* [Problem description] The data should be duplicated exactly, with every word kept as it is.

* [Task data]

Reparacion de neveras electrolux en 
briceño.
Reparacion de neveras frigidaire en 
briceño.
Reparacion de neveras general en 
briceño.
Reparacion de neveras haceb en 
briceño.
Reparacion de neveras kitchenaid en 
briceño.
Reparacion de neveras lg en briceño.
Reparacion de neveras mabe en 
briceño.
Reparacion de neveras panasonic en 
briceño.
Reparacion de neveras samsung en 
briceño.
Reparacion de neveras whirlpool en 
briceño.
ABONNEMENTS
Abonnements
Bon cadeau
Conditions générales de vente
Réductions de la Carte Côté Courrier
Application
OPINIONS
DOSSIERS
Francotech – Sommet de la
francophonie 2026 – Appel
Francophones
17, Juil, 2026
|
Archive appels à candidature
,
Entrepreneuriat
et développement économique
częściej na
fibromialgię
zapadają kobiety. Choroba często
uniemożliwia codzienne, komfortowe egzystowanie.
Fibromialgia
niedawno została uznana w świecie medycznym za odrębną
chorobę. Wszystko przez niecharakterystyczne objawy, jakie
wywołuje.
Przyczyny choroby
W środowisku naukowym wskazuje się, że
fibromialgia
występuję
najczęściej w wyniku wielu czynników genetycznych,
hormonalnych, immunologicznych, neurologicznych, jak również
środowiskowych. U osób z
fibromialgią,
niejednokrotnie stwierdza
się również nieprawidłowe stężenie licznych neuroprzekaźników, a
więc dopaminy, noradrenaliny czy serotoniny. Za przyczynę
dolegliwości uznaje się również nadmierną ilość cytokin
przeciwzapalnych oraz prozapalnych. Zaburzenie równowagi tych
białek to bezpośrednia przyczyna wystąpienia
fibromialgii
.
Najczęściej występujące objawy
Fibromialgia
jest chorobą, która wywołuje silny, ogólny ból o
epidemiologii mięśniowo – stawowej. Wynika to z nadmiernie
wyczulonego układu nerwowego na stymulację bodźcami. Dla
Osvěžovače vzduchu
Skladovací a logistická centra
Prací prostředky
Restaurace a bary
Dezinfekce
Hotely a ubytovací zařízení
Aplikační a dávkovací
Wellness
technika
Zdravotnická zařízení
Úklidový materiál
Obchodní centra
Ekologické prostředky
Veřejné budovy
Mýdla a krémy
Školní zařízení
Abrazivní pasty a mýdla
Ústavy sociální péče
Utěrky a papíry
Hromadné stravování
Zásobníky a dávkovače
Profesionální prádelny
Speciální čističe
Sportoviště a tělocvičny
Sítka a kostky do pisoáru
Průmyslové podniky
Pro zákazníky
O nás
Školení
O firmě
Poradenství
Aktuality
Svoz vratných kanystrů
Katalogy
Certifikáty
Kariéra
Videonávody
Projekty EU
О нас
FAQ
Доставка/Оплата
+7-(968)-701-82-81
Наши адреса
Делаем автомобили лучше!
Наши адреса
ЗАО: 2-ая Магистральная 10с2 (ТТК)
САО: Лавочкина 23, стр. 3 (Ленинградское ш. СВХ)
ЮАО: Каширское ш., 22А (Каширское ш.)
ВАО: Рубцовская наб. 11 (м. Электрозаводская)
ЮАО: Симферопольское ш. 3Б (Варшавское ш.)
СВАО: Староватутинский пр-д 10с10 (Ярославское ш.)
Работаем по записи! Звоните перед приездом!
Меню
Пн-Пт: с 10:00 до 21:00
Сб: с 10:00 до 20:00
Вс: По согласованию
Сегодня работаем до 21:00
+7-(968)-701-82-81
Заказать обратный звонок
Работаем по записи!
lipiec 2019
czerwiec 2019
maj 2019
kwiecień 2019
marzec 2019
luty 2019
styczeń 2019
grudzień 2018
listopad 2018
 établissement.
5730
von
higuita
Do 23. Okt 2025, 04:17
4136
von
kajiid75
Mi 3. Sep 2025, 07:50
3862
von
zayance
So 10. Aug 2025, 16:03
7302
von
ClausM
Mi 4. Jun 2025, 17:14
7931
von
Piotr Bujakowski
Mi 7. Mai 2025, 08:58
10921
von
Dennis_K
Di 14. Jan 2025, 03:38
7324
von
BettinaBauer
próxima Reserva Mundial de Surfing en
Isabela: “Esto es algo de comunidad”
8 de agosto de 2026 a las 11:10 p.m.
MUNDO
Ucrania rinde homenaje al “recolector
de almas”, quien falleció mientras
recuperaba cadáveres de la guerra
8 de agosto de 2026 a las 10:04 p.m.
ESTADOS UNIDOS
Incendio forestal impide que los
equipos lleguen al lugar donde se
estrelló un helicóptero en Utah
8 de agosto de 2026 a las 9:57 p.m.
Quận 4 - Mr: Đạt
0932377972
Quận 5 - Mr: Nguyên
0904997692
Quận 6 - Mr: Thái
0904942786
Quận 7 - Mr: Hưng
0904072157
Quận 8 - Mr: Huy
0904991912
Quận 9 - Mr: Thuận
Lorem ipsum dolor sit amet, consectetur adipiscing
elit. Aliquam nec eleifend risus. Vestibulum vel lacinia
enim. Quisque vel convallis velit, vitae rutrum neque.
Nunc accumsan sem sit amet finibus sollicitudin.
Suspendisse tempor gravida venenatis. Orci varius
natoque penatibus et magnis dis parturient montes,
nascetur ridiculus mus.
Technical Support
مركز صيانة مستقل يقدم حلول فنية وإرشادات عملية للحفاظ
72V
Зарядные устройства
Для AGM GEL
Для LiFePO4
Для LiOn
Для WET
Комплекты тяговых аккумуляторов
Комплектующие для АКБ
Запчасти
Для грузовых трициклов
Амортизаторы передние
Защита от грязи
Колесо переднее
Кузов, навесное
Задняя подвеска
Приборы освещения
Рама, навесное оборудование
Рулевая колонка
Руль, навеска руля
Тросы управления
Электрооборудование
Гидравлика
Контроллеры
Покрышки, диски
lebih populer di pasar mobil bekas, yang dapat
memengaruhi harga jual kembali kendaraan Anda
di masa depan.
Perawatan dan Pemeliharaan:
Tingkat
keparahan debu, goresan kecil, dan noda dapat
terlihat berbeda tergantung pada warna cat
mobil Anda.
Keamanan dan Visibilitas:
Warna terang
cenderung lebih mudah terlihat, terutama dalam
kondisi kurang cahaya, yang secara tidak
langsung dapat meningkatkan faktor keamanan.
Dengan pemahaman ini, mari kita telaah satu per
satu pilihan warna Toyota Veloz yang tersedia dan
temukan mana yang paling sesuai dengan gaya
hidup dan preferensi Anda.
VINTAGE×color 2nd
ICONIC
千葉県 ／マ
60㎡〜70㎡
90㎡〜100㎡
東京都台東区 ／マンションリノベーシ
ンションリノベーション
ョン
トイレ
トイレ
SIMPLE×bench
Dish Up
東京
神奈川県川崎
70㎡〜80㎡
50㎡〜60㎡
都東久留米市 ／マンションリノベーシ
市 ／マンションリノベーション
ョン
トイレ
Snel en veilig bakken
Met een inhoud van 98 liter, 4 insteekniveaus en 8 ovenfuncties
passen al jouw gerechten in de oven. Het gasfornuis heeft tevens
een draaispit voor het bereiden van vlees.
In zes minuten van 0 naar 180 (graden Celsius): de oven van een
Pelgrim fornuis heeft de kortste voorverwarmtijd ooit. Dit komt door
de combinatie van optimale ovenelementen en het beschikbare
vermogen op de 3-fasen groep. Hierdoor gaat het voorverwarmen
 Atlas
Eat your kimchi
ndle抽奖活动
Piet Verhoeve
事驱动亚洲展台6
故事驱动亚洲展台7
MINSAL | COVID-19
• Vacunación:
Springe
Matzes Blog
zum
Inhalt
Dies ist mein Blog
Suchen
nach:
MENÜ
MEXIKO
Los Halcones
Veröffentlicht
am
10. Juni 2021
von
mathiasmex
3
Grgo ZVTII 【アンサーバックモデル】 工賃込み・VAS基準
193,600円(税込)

* [Exercise solution]
Reparacion de neveras electrolux en 
briceño.
Reparacion de neveras frigidaire en 
briceño.
Reparacion de neveras general en 
briceño.
Reparacion de neveras haceb en 
briceño.
Reparacion de neveras kitchenaid en 
briceño.
Reparacion de neveras lg en briceño.
Reparacion de neveras mabe en 
briceño.
Reparacion de neveras panasonic en 
briceño.
Reparacion de neveras samsung en 
briceño.
Reparacion de neveras whirlpool en 
briceño.
ABONNEMENTS
Abonnements
Bon cadeau
Conditions générales de vente
Réductions de la Carte Côté Courrier
Application
OPINIONS
DOSSIERS
Francotech – Sommet de la
francophonie 2026 – Appel
Francophones
17, Juil, 2026
|
Archive appels à candidature
,
Entrepreneuriat
et développement économique
częściej na
fibromialgię
zapadają kobiety. Choroba często
uniemożliwia codzienne, komfortowe egzystowanie.
Fibromialgia
niedawno została uznana w świecie medycznym za odrębną
chorobę. Wszystko przez niecharakterystyczne objawy, jakie
wywołuje.
Przyczyny choroby
W środowisku naukowym wskazuje się, że
fibromialgia
występuję
najczęściej w wyniku wielu czynników genetycznych,
hormonalnych, immunologicznych, neurologicznych, jak również
środowiskowych. U osób z
fibromialgią,
niejednokrotnie stwierdza
się również nieprawidłowe stężenie licznych neuroprzekaźników, a
więc dopaminy, noradrenaliny czy serotoniny. Za przyczynę
dolegliwości uznaje się również nadmierną ilość cytokin
przeciwzapalnych oraz prozapalnych. Zaburzenie równowagi tych
białek to bezpośrednia przyczyna wystąpienia
fibromialgii
.
Najczęściej występujące objawy
Fibromialgia
jest chorobą, która wywołuje silny, ogólny ból o
epidemiologii mięśniowo – stawowej. Wynika to z nadmiernie
wyczulonego układu nerwowego na stymulację bodźcami. Dla
Osvěžovače vzduchu
Skladovací a logistická centra
Prací prostředky
Restaurace a bary
Dezinfekce
Hotely a ubytovací zařízení
Aplikační a dávkovací
Wellness
technika
Zdravotnická zařízení
Úklidový materiál
Obchodní centra
Ekologické prostředky
Veřejné budovy
Mýdla a krémy
Školní zařízení
Abrazivní pasty a mýdla
Ústavy sociální péče
Utěrky a papíry
Hromadné stravování
Zásobníky a dávkovače
Profesionální prádelny
Speciální čističe
Sportoviště a tělocvičny
Sítka a kostky do pisoáru
Průmyslové podniky
Pro zákazníky
O nás
Školení
O firmě
Poradenství
Aktuality
Svoz vratných kanystrů
Katalogy
Certifikáty
Kariéra
Videonávody
Projekty EU
О нас
FAQ
Доставка/Оплата
+7-(968)-701-82-81
Наши адреса
Делаем автомобили лучше!
Наши адреса
ЗАО: 2-ая Магистральная 10с2 (ТТК)
САО: Лавочкина 23, стр. 3 (Ленинградское ш. СВХ)
ЮАО: Каширское ш., 22А (Каширское ш.)
ВАО: Рубцовская наб. 11 (м. Электрозаводская)
ЮАО: Симферопольское ш. 3Б (Варшавское ш.)
СВАО: Староватутинский пр-д 10с10 (Ярославское ш.)
Работаем по записи! Звоните перед приездом!
Меню
Пн-Пт: с 10:00 до 21:00
Сб: с 10:00 до 20:00
Вс: По согласованию
Сегодня работаем до 21:00
+7-(968)-701-82-81
Заказать обратный звонок
Работаем по записи!
lipiec 2019
czerwiec 2019
maj 2019
kwiecień 2019
marzec 2019
luty 2019
styczeń 2019
grudzień 2018
listopad 2018
 établissement.
5730
von
higuita
Do 23. Okt 2025, 04:17
4136
von
kajiid75
Mi 3. Sep 2025, 07:50
3862
von
zayance
So 10. Aug 2025, 16:03
7302
von
ClausM
Mi 4. Jun 2025, 17:14
7931
von
Piotr Bujakowski
Mi 7. Mai 2025, 08:58
10921
von
Dennis_K
Di 14. Jan 2025, 03:38
7324
von
BettinaBauer
próxima Reserva Mundial de Surfing en
Isabela: “Esto es algo de comunidad”
8 de agosto de 2026 a las 11:10 p.m.
MUNDO
Ucrania rinde homenaje al “recolector
de almas”, quien falleció mientras
recuperaba cadáveres de la guerra
8 de agosto de 2026 a las 10:04 p.m.
ESTADOS UNIDOS
Incendio forestal impide que los
equipos lleguen al lugar donde se
estrelló un helicóptero en Utah
8 de agosto de 2026 a las 9:57 p.m.
Quận 4 - Mr: Đạt
0932377972
Quận 5 - Mr: Nguyên
0904997692
Quận 6 - Mr: Thái
0904942786
Quận 7 - Mr: Hưng
0904072157
Quận 8 - Mr: Huy
0904991912
Quận 9 - Mr: Thuận
Lorem ipsum dolor sit amet, consectetur adipiscing
elit. Aliquam nec eleifend risus. Vestibulum vel lacinia
enim. Quisque vel convallis velit, vitae rutrum neque.
Nunc accumsan sem sit amet finibus sollicitudin.
Suspendisse tempor gravida venenatis. Orci varius
natoque penatibus et magnis dis parturient montes,
nascetur ridiculus mus.
Technical Support
مركز صيانة مستقل يقدم حلول فنية وإرشادات عملية للحفاظ
72V
Зарядные устройства
Для AGM GEL
Для LiFePO4
Для LiOn
Для WET
Комплекты тяговых аккумуляторов
Комплектующие для АКБ
Запчасти
Для грузовых трициклов
Амортизаторы передние
Защита от грязи
Колесо переднее
Кузов, навесное
Задняя подвеска
Приборы освещения
Рама, навесное оборудование
Рулевая колонка
Руль, навеска руля
Тросы управления
Электрооборудование
Гидравлика
Контроллеры
Покрышки, диски
lebih populer di pasar mobil bekas, yang dapat
memengaruhi harga jual kembali kendaraan Anda
di masa depan.
Perawatan dan Pemeliharaan:
Tingkat
keparahan debu, goresan kecil, dan noda dapat
terlihat berbeda tergantung pada warna cat
mobil Anda.
Keamanan dan Visibilitas:
Warna terang
cenderung lebih mudah terlihat, terutama dalam
kondisi kurang cahaya, yang secara tidak
langsung dapat meningkatkan faktor keamanan.
Dengan pemahaman ini, mari kita telaah satu per
satu pilihan warna Toyota Veloz yang tersedia dan
temukan mana yang paling sesuai dengan gaya
hidup dan preferensi Anda.
VINTAGE×color 2nd
ICONIC
千葉県 ／マ
60㎡〜70㎡
90㎡〜100㎡
東京都台東区 ／マンションリノベーシ
ンションリノベーション
ョン
トイレ
トイレ
SIMPLE×bench
Dish Up
東京
神奈川県川崎
70㎡〜80㎡
50㎡〜60㎡
都東久留米市 ／マンションリノベーシ
市 ／マンションリノベーション
ョン
トイレ
Snel en veilig bakken
Met een inhoud van 98 liter, 4 insteekniveaus en 8 ovenfuncties
passen al jouw gerechten in de oven. Het gasfornuis heeft tevens
een draaispit voor het bereiden van vlees.
In zes minuten van 0 naar 180 (graden Celsius): de oven van een
Pelgrim fornuis heeft de kortste voorverwarmtijd ooit. Dit komt door
de combinatie van optimale ovenelementen en het beschikbare
vermogen op de 3-fasen groep. Hierdoor gaat het voorverwarmen
 Atlas
Eat your kimchi
ndle抽奖活动
Piet Verhoeve
事驱动亚洲展台6
故事驱动亚洲展台7
MINSAL | COVID-19
• Vacunación:
Springe
Matzes Blog
zum
Inhalt
Dies ist mein Blog
Suchen
nach:
MENÜ
MEXIKO
Los Halcones
Veröffentlicht
am
10. Juni 2021
von
mathiasmex
3
Grgo ZVTII 【アンサーバックモデル】 工賃込み・VAS基準
193,600円(税込)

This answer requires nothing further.